Consigne donnée: Ces trois affirmations concordent-elles avec l'extrait de page ? (a) La Manif pour Tous a placé sa demande d'abrogation de la loi Taubira en tête des revendications. (b) L'auteur présente le déni de réalité des élites comme une tendance propre à la France. (c) La représentante de la majorité présidentielle a promis une contre-manifestation pour le lendemain. Répondez par oui ou par non pour chacune, en citant mot pour mot le passage de l'extrait qui permet de trancher.

Extrait de page:
· · · · ·
Vos commentateurs cherchent des tas de raison pour expliquer la situation; ou plutôt ils essaient de plaquer des mots sur la réalité. Les uns pensent que le gouvernement devrait être encore plus ferme; et reprochent à l’opposition (laquelle?) de n’avoir pas plus fermement condamné la violence de samedi. D’ autres attendent beaucoup de la grande consultation lancée sous la conduite de Chantal Jouanno. D’autres encore se réjouissent que la consultation en ligne du CESE ait fait tomber des masques: la Manif pour Tous a réussi à faire passer sa demande d’abrogation de la loi Taubira au premier rang des revendications. Tout cela n’est pas très sérieux. Le plus instructif était de regarder les débats sur vos chaînes d’information continue samedi soir. Je pense par exemple à tel député LREM qui faisait l’éloge à un Gilet Jaune éberlué du changement de carrière à 45 ans; ou bien à telle représentante de la majorité présidentielle qui expliquait avec gravité que la République avait été attaquée sans détours lors de cet improbable acte VIII et enchaînait en nous promettant une énorme contre-manifestation.... à la fin du mois. En fait, en écoutant bien, on se rend compte qu’à présent encore, malgré deux mois d’insurrection de moyenne intensité, les représentants du gouvernement et de sa majorité soit ne comprennent pas ce qui est en jeu soit continuent à ne pas prendre le mouvement au sérieux. 

Comme Xerxès vaincu, faire fouetter la mer? 

Il s’agit bien entendu d’une tendance qui n’est pas seulement française. Partout où les peuples se réveillent, le déni de réalité des élites s’est installé: aux Etats-Unis les Démocrates sont persuadés qu’ils vont battre Trump sur son terrain, celui de la construction d’un mur à la frontière avec le Mexique; en Grande-Bretagne, le débat sur le Brexit au sein de la classe politique est de plus en plus détaché de la réalité. En Allemagne, l’hystérie contre l’AfD grandit au fur et à mesure que tombent les informations sur les violences déclenchées par des “réfugiés” de 2015-2016. Aux Etats-Unis, en Grande-Bretagne ou en Allemagne, nous avons les sondages pour confirmer que les résultats électoraux de 2016-2017 n’étaient pas des accidents de parcours. Ce qui est intéressant en France, c’est que l’élection de 2017 avait produit un résultat allant contre la réalité socio-économique du pays; et que, du coup, le peuple français a commencé de donner son opinion, non seulement par sondages interposés mais concrètement, dans un mouvement qui ressemble à un fleuve durablement sorti de son lit. Les gouvernants constatent l’étendue des inondations; ils sont obligés de ramer pour se déplacer dans un paysage inhabituel; mais expliquent que tout rentrera bientôt dans l’ordre - comme si le fleuve, lorsqu’il se retirera, ne devait pas laisser des dégâts considérables. Et puis imaginons que la crue dure encore des semaines. Que va faire le gouvernement? Tel Xerxès après la perte de la bataille navale de Salamine, faire fouetter l’eau pour la punir?
· · · · ·
Liste de données:
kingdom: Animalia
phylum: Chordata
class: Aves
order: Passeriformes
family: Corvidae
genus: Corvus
· · · · ·
Réponse complète:
(a) Oui : « la Manif pour Tous a réussi à faire passer sa demande d’abrogation de la loi Taubira au premier rang des revendications ».
(b) Non : « Il s’agit bien entendu d’une tendance qui n’est pas seulement française. »
(c) Non : « enchaînait en nous promettant une énorme contre-manifestation.... à la fin du mois ».